Updated

A search of messages between MI6 headquarters and its Paris station during the summer of 1997 turned up no references to Princess Diana's travels in France with Dodi Fayed, an officer with the intelligence agency testified Tuesday at the inquest into their deaths.

The officer, identified only as Miss X, assisted British police in their investigation into the deaths of the princess and Fayed in a car crash in Paris on Aug. 31, 1997.

Fayed's father, Mohamed Al Fayed, has claimed the two were murdered by the security services on the orders of Prince Philip, husband of Queen Elizabeth II.

The British inquest was delayed for years because of British and French police investigations, which concluded that the couple died in an auto accident, and that high speed and drinking by the driver were contributing factors.

In Tuesday's testimony, X said a search of 887 telegrams produced nothing relevant.

Asked whether any documents had been held back from investigators, she said: "I am absolutely certain that they saw each and every one."

The agent also testified that it was not unusual for documents to be destroyed in some circumstances. That relates to the assertion by former MI6 agent Richard Tomlinson that a proposal for an assassination made in 1992 or 1993 was destroyed, contrary to agency rules.

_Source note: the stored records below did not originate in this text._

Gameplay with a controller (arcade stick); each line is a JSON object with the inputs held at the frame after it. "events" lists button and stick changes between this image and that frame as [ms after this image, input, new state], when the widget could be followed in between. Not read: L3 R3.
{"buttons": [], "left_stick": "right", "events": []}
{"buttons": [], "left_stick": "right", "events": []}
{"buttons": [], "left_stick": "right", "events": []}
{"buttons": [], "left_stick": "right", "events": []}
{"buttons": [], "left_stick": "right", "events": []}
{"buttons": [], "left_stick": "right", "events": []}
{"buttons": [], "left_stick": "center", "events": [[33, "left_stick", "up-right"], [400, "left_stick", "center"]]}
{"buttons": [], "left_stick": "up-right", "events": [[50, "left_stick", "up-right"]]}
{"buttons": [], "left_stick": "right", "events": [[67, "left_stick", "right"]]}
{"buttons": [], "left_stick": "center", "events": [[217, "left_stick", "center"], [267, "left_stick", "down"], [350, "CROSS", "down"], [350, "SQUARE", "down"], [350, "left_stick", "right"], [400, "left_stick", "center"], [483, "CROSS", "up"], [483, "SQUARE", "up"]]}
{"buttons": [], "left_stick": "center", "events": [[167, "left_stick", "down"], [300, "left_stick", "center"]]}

Former MI6 head Richard Dearlove testified last week that the proposal contemplating the assassination of a Balkan leader was "killed stone dead" at an early stage.

"If you were told, 'Look this is absolute rubbish, get rid of it,' that would not have been entirely unusual," X said.

Dearlove testified that MI6 did not assassinate anyone during his time as director of special operations and then as head of the agency.

Tomlinson has claimed that he saw a plan to kill the late Slobodan Milosevic, when he was President of Serbia, in a car accident — but now says he may have been wrong about the target and the method.

Mohamed Al Fayed has claimed that the plan reported by Tomlinson was the blueprint for killing his son and the princess.

Several MI6 agents — identified only by letters to protect their identity — are scheduled to testify this week at the inquest into the deaths of Diana and Fayed.